Pour l’immédiat, je laisse de côté les ouvrages construits sur la côte atlantique

Nous allons prendre les frontières une à une et tâcher nous aussi de nous approprier le territoire de la France[6].


 B. "La plus belle frontière…"

 

1. Au nord : la Flandre et les Pays-Bas

    Chronologiquement, Vauban a dû commercer ses travaux dans le nord de la France. Ici, se trouve la terminaison occidentale de la grande plaine germano-polonaise avec la plaine de Flandre maritime de sable et d’argile. Tout le monde francophone connaît le « plat pays » de Jacques Brel. C’est ici, surtout, la "frontière artificielle et dangereuse de la France" (Braudel). Comment arrêtez les envahisseurs ? Le plateau crayeux de Brabant est moins inondable mais pas plus infranchissable pour autant. La topographie se présente de la manière suivante : des collines de l’Artois -orientées NO/SE- descendent des rivières orthogonales, orientées SO/NE et grossièrement parallèles : la Lys, l’Escaut, la Sambre. Plus à l’Est, limite de notre région, la Meuse. Ce sont ces rivières dont l’envahisseur remonte le cours. Ailleurs, chaque site est utilisé dès qu’il permet une protection. C’est le cas de Lille dont le nom vient de L’Isle ou L’île formée par un méandre de la Deûle. C’est plus à l’ouest de ce site de départ cependant que Vauban construit sa fameuse citadelle, la "reine des citadelles" dit-on[7], également grâce à un méandre de la Deûle (affluent de la Lys) qui était ici un marais mal drainé. 

    La Flandre ? Dès le XVI° siècle, un Guichardin pouvait dire que cette région était comme "une ville continue"[8]. Les cités très proches l’un de l’autre s’étaient déjà entourées de murailles dès le Moyen-âge. Aux XVI° et XVII° siècles, les Espagnols ont apporté les modifications qu’ils jugeaient nécessaires. Vauban doit tout reprendre. Avant lui, disons avant la paix de Nimègue, l’imbrication des frontières était telle que justement on ne pouvait pas parler de frontières.
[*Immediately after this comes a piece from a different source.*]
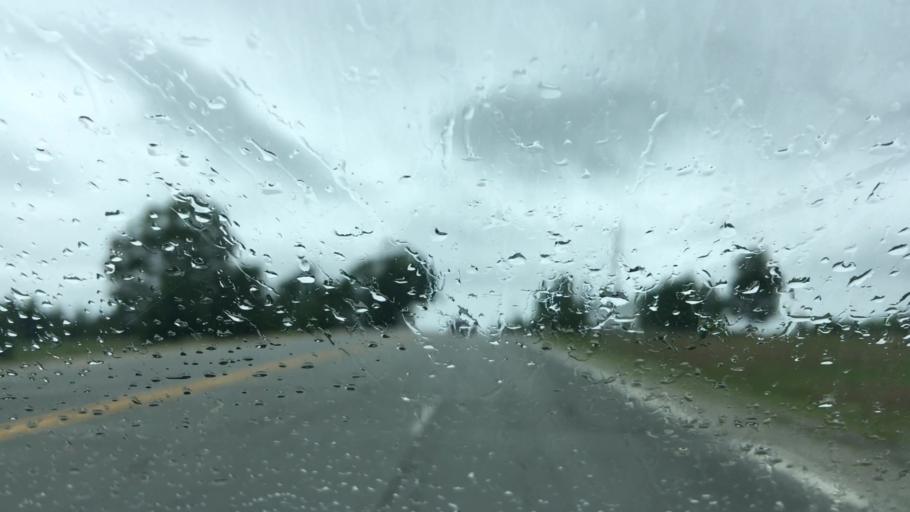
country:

Des villes françaises étaient exclavées en Pays-Bas espagnols, des villes espagnoles étaient des enclaves au sein du royaume de France[9]. "La conception de la frontière-ligne ne se dégageait pas encore" (cité par Braudel).

    

C’est pourquoi Vauban va plaider pour des annexions décisives : "trouvez bon que je vous dise librement mes sentiments", "sérieusement, Monseigneur, le roi devrait un peu songer à faire son pré carré. Cette confusion de places amies et ennemies pêle-mêlées (sic) ne me plait point. (…). C’est pourquoi, soit par traité, soit par une bonne guerre, prêchez toujours la quadrature, non pas du cercle, mais du pré"[10]. Les trouées des hautes vallées de la Lys, de l’Escaut et de la Sambre forment autant de tentacules vers le royaume[11]. Il faut les réduire. Ainsi sont fortifiées par Vauban : sur la Lys, Menin et Aire, sur l’Escaut : Tournai, Condé, Valenciennes, Bouchain et Cambrai ; sur la Sambre, Maubeuge et le Quesnoy. Le système s’appuie aussi sur des places fortes de la Meuse.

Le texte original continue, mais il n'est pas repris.